Tandis que la France est encore traumatisée par le massacre de Charlie Hebdo; que le New York Times a décidé en 2019 de mettre fin aux dessins de presse suite à une caricature jugée antisémite; que Xavier Gorce, auteur des "Indégivrables", a démissionné en janvier 2021 du quotidien Le Monde qui a désavoué son illustrateur sur la pression des réseaux sociaux, on se dit que la Suisse reste un Eldorado pour les dessinateurs de presse. "Ce n'est pas le même métier, selon le pays où on le pratique. Dans certains, cela peut valoir l'emprisonnement ou pire. Ici, on jouit d'une grande liberté", explique à la RTS Vincent Di Silvestro qui travaille pour Vigousse et le Courrier.
Deux menaces
Un Eldorado néanmoins menacé par deux facteurs: la disparition des journaux papier et avec elle l'identification de son illustrateur maison - il n'y a plus que trois dessinateurs salariés par leur titre en Suisse romande - mais aussi l'extrême susceptibilité des réseaux sociaux qui, souvent, jugent des images en dehors de leur contexte. "Avant, le dessin était cantonné au papier et s'adressait aux lecteurs de même sensibilité. On le découvrait et on l'oubliait le lendemain. Avec les réseaux sociaux, le dessin tourne plus longtemps et touche beaucoup plus de gens qui peuvent surréagir parce que le dessin ne leur était pas destiné", dit Debuhme, le plus jeune des exposés, venu au dessin de presse par admiration pour Chappatte et Mix & Remix.
La Suisse, un vivier
"La Suisse est un extraordinaire vivier de talents et le public y est sensible. Le pays a un goût prononcé pour l'image, la BD est née à Genève, les Suisses sont de grands lecteurs de presse et les médias ont toujours marqué de l'intérêt pour le dessin", explique Stéphanie Reinhard, directrice de la Maison du dessin de presse à Morges. En témoigne la rétrospective de l'année 2021 qui, forte du succès de l'an passé, a renouvelé son exposition en plein air, dans la Grand-Rue de Morges.
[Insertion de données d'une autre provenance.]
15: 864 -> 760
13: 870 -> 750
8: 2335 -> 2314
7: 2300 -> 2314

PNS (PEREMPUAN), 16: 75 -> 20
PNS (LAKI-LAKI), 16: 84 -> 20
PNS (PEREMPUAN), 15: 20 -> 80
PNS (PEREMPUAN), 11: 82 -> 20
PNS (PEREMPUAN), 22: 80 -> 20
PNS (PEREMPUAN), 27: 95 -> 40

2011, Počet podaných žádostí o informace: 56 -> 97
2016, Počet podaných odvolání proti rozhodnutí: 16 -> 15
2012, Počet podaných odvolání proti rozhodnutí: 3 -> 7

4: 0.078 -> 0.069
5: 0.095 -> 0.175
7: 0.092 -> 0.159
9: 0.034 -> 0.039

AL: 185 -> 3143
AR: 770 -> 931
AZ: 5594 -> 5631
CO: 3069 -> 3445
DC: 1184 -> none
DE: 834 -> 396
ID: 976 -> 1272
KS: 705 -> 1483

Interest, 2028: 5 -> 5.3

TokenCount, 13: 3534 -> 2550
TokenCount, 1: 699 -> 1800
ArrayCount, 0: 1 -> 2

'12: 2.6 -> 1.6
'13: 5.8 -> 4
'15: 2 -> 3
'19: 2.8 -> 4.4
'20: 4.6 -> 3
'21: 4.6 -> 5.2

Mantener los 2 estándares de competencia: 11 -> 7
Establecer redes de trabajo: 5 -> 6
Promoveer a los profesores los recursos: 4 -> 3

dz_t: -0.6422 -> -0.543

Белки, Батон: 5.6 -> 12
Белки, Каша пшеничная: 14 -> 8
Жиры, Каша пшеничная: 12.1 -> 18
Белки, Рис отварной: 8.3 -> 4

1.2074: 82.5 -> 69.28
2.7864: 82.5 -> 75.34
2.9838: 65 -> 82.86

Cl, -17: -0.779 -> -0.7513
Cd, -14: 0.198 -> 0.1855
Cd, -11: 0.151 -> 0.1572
Près de 140 dessins retracent les péripéties du vaccin, de la lutte des femmes et des rencontres au sommet à travers le regard d'une trentaine de dessinateurs et dessinatrices de toutes les régions de Suisse. "Ils s'adressent à tous les publics tandis qu'à l'intérieur de la Maison, les dessins sont plus virulents, difficiles, voire gores", poursuit-elle.
Reportages dessinés dans trois festivals de cinéma
Autre axe de cette rétrospective, les reportages dessinés des envoyés spéciaux de RTS Culture dans trois festivals de cinéma: Wazem qui se mettait en scène à la Mostra de Venise en 2020, Vincent Di Silvestro, plus attaché aux films qu'il feuilletonnait, au festival de Cannes 2021 et Camille Besse, le regard d'une Française sur la Suisse, pour le Geneva International Film Festival (GIFF) à Genève, en novembre dernier.
Leur passage par la Maison du dessin de presse met leurs oeuvres en majesté, notamment par certaines sérigraphies, une autre manière de rendre hommage à un art qui, plus que jamais, a besoin de soutien et d'enthousiasme.